Le titre qui suit est composé des deux instrumentaux Hot as Sun et Glasses, ainsi qu’un extrait de Suicide, un morceau supposé garnir le répertoire de Frank Sinatra. McCartney semble s’inspirer de son environnement, jouant avec des verres de vin dans Glasses et expérimentant avec des sonorités encore inexplorées dans son travail avec ses trois compères.

Alors que le groupe était en Inde un an plus tôt pour y étudier la méditation transcendantale, Paul McCartney compose quelques morceaux, dont Junk, qui s’inscrit dans la mélancolie de l’album. Refusée elle aussi par les autres membres du groupe, cette ballade décrit des objets abandonnés dans une décharge. Son instrumental dérivé Singalong Junk s’écoute un peu plus tard, de l’autre côté du disque.

Il clot la face A avec Man We Was Lonely, le premier titre qui reflète explicitement les tensions et le délitement des relations entre les quatre membres du groupe mythique. C’est également le premier duo du couple Paul et Linda, la dernière l’accompagnant aux chœurs. Ce ne sera pas le dernier, le couple créant le groupe Wings seulement deux ans plus tard.

Paul McCartney chez lui, à Londres, 1970.
© Paul McCartney Archives

Une seconde face plus rock’n’roll

La face B de McCartney donne le ton dès le premier morceau, Oo You, dans lequel le musicien montre son envie de retour vers les sonorités plus électriques propres à ses débuts liverpudliens. C’est aussi probablement la meilleure performance vocale de l’album, McCartney jouant avec les falsettos et autres tons plus graves.

Elle est suivie du morceau le plus long de l’album, Momma Miss America, un instrumental de quatre minutes, puis du titre Teddy Boy. Elle aussi écrite en Inde et rejetée par les trois autres Beatles en froid, elle se réfère à leurs débuts comme jeunes Anglais « Teddy Boys », ces jeunes garçons associés dans les années 50 au rock et à une certaine violence par la société britannique de l’époque. Quand on pense à la situation des quatre camarades de Liverpool lors de l’écriture de ce titre, on ne peut qu’écouter ce titre avec une certaine mélancolie, portée par la mélodie et la voix teintée de tristesse du chanteur.

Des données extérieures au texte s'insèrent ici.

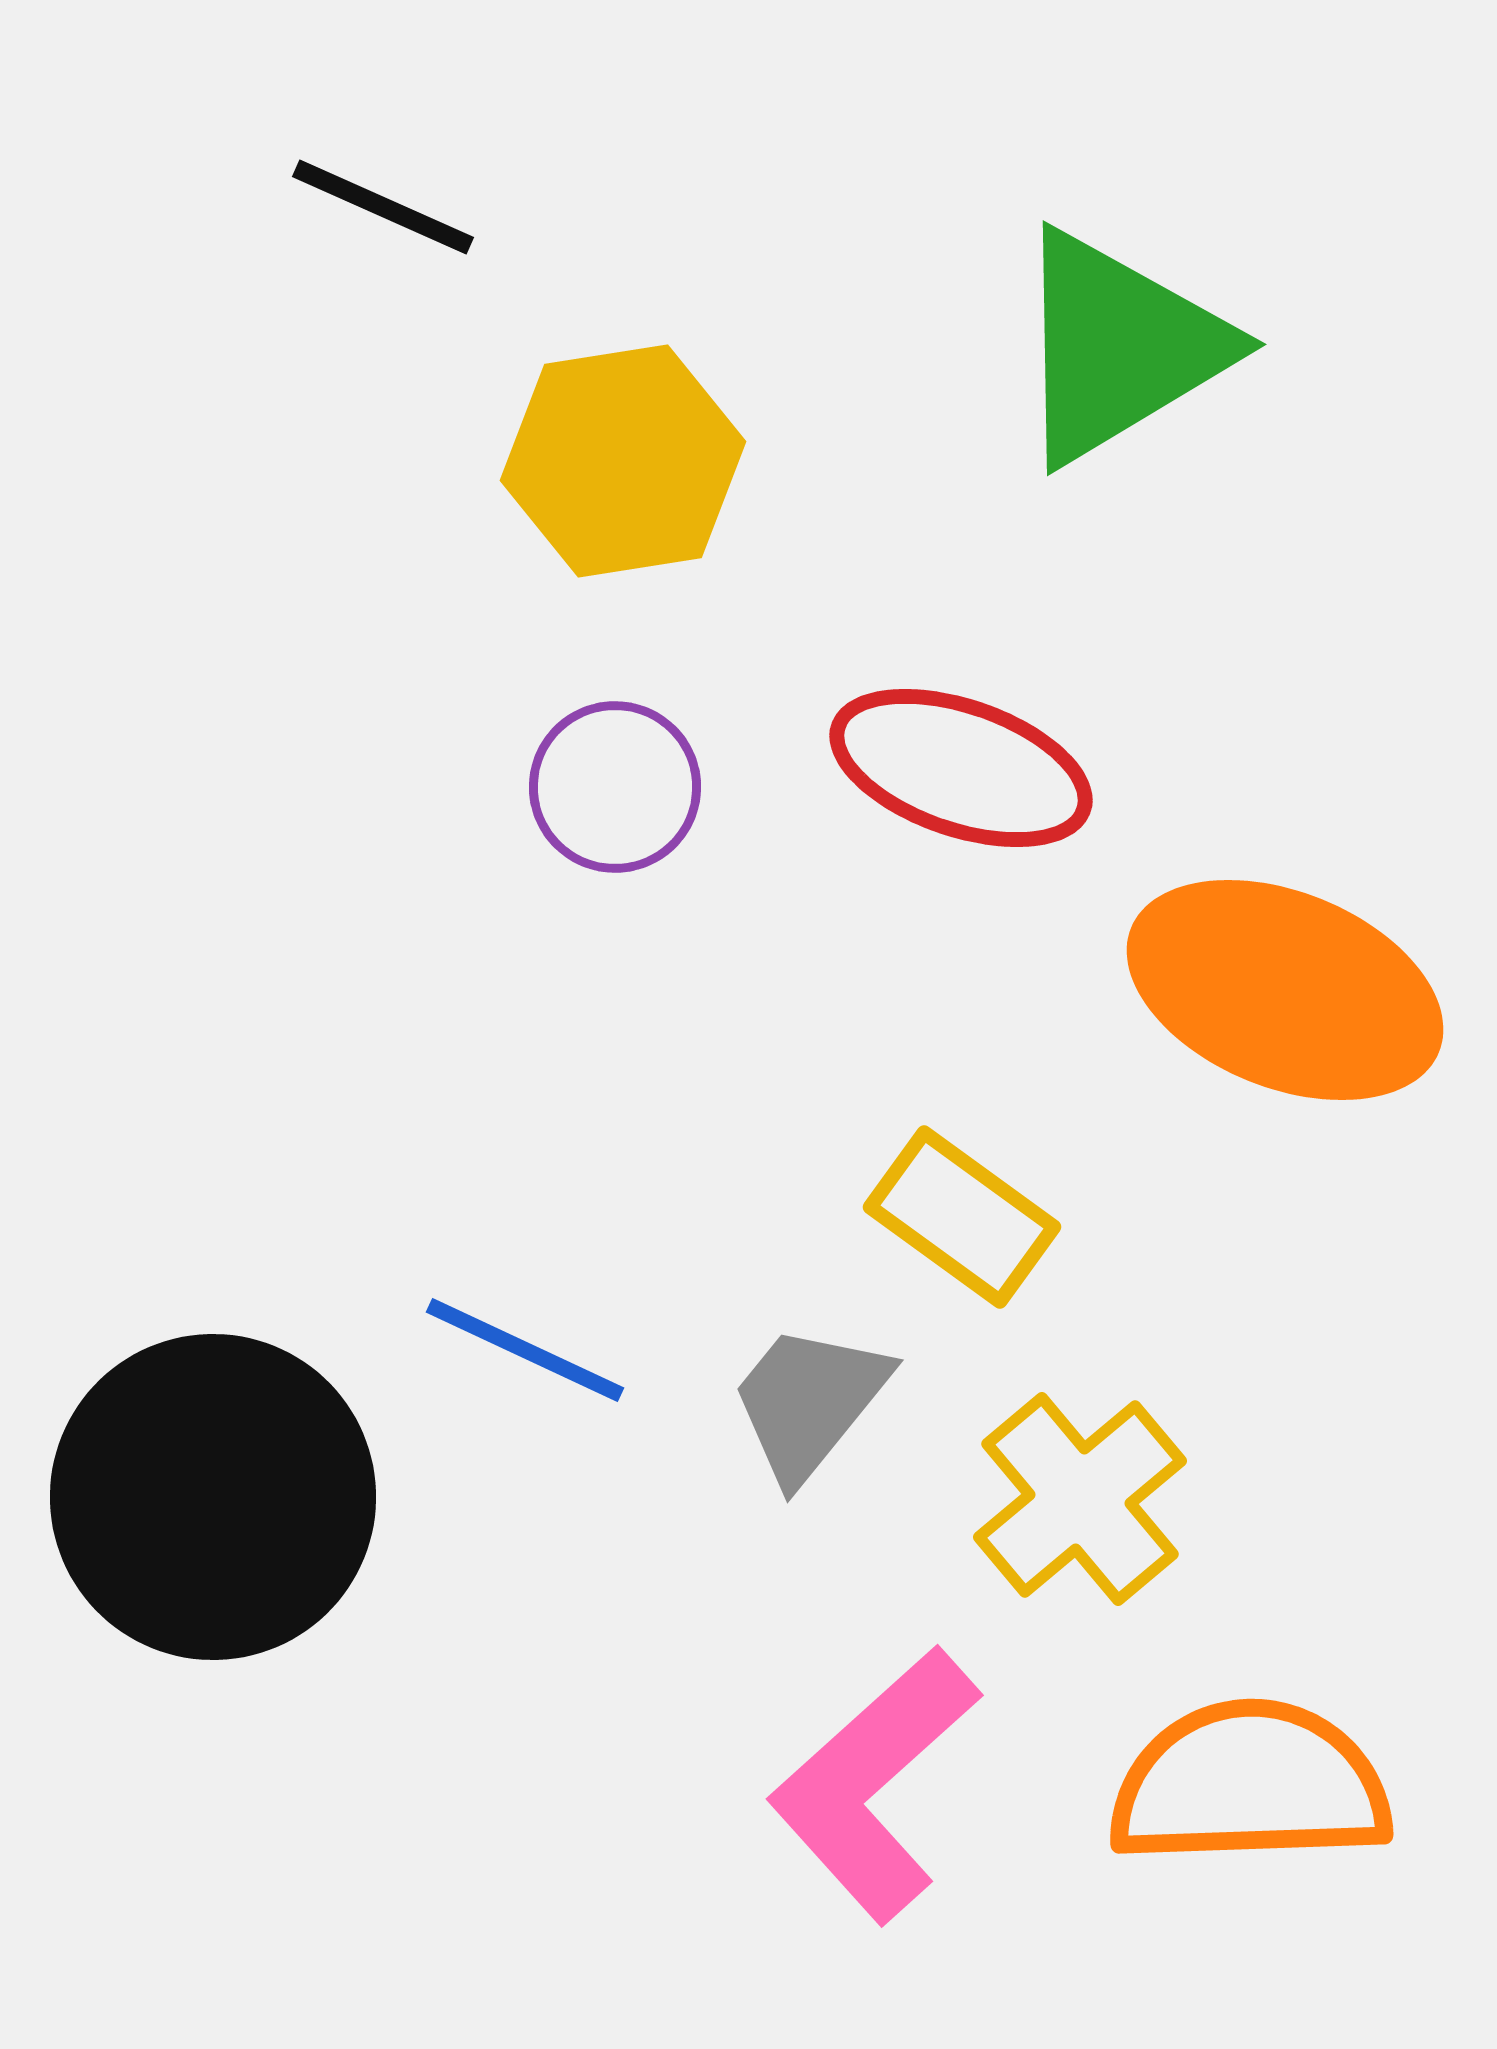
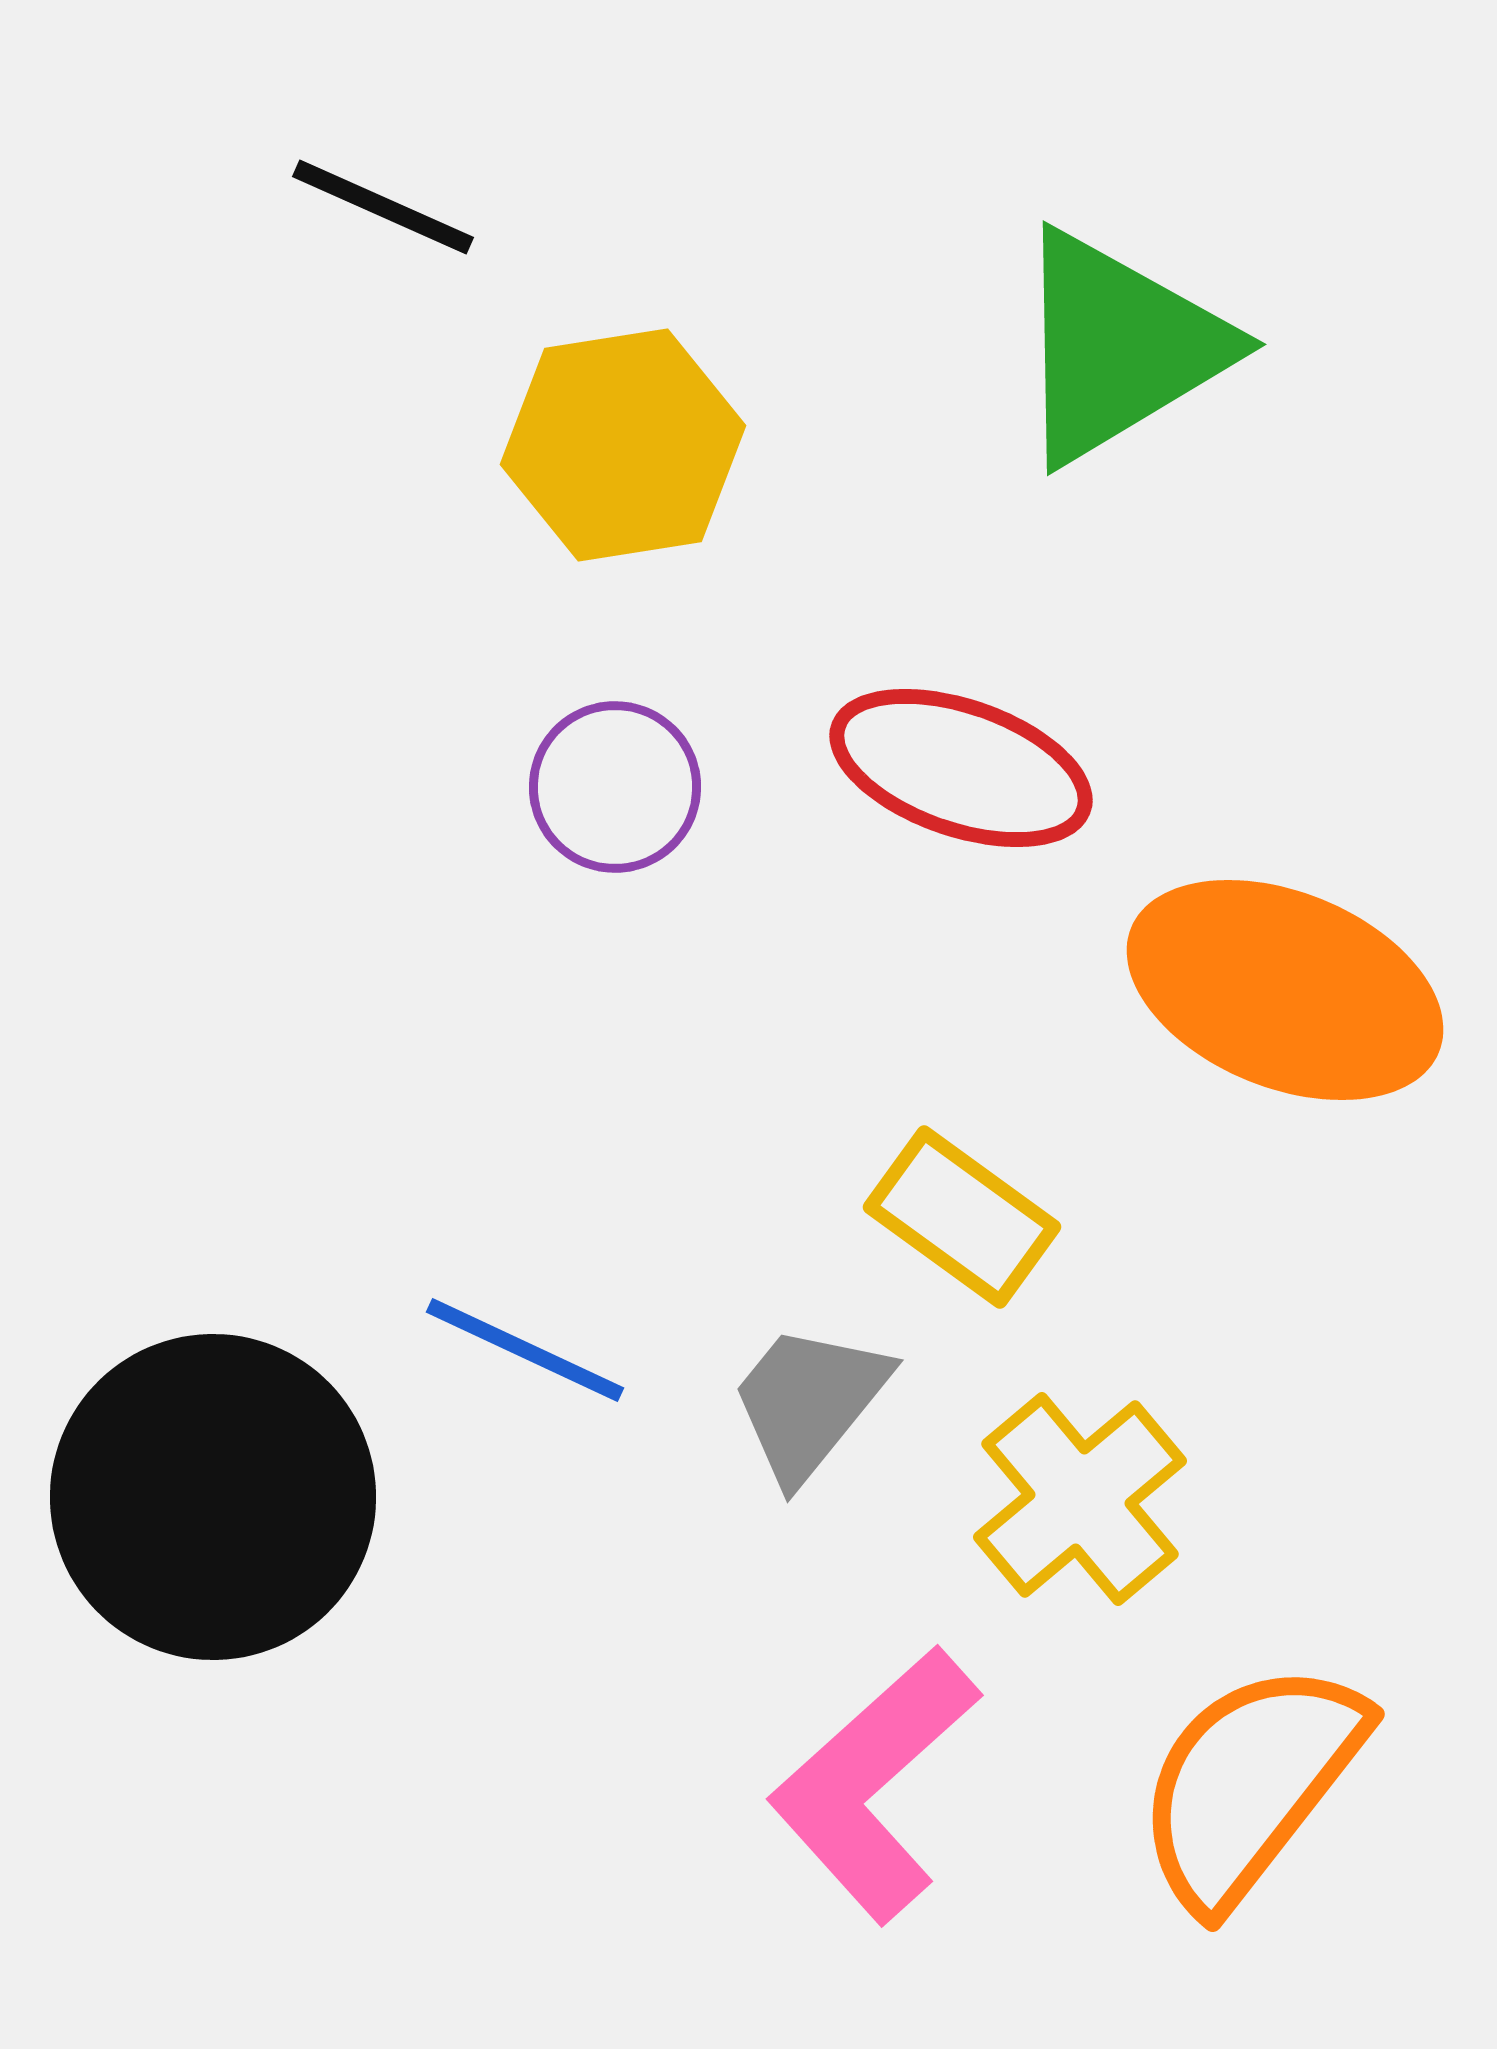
yellow hexagon: moved 16 px up
orange semicircle: rotated 50 degrees counterclockwise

Mary, Paul et Heather McCartney au Mull of Kintyre, 1970.
© Linda McCartney

Le titre phare de cet album, «  Maybe I’m Amazed  », un hommage à Linda McCartney et sa force portant et motivant un McCartney au plus bas de sa carrière. Si ce n’est pas sa seule chanson d’amour destinée à sa première épouse, ce morceau se détache des autres par un mélange parfait de musique entraînante et de paroles extrêmement touchantes, où le parolier détaille son admiration pour celle qui partagera sa vie pendant presque trente ans.

Enfin, Paul McCartney clôt son premier album par un instrumental étonnant, Kreen-Akrore. Inspiré par un documentaire sur ce peuple indigène chasseur-cueilleur vivant au milieu des arbres en Amazonie, il décide de recréer la puissance de leur chasse impressionnante. Linda et lui enregistrent donc leurs fortes respirations, des bruits d’animaux, et Paul se met à la batterie pour en trouver le rythme. C’est une fin qui nous rappelle encore une fois l’ampleur des talents de Paul McCartney en tant que compositeur.

McCartney est un album à écouter et ré-écouter, autant pour ses forces que ses faiblesses, car il est brut, pur. C’est aussi une œuvre souvent sous-estimée d’un artiste face à ses angoisses, qui se cherche. Si vous ne saviez pas quoi ajouter à votre playlist de confinement, c’est l’album idéal. Et si vous vouliez commencer à composer et enregistrer un album chez vous, allez-y. McCartney l’a fait, et c’est beau. Avis aux amateurs.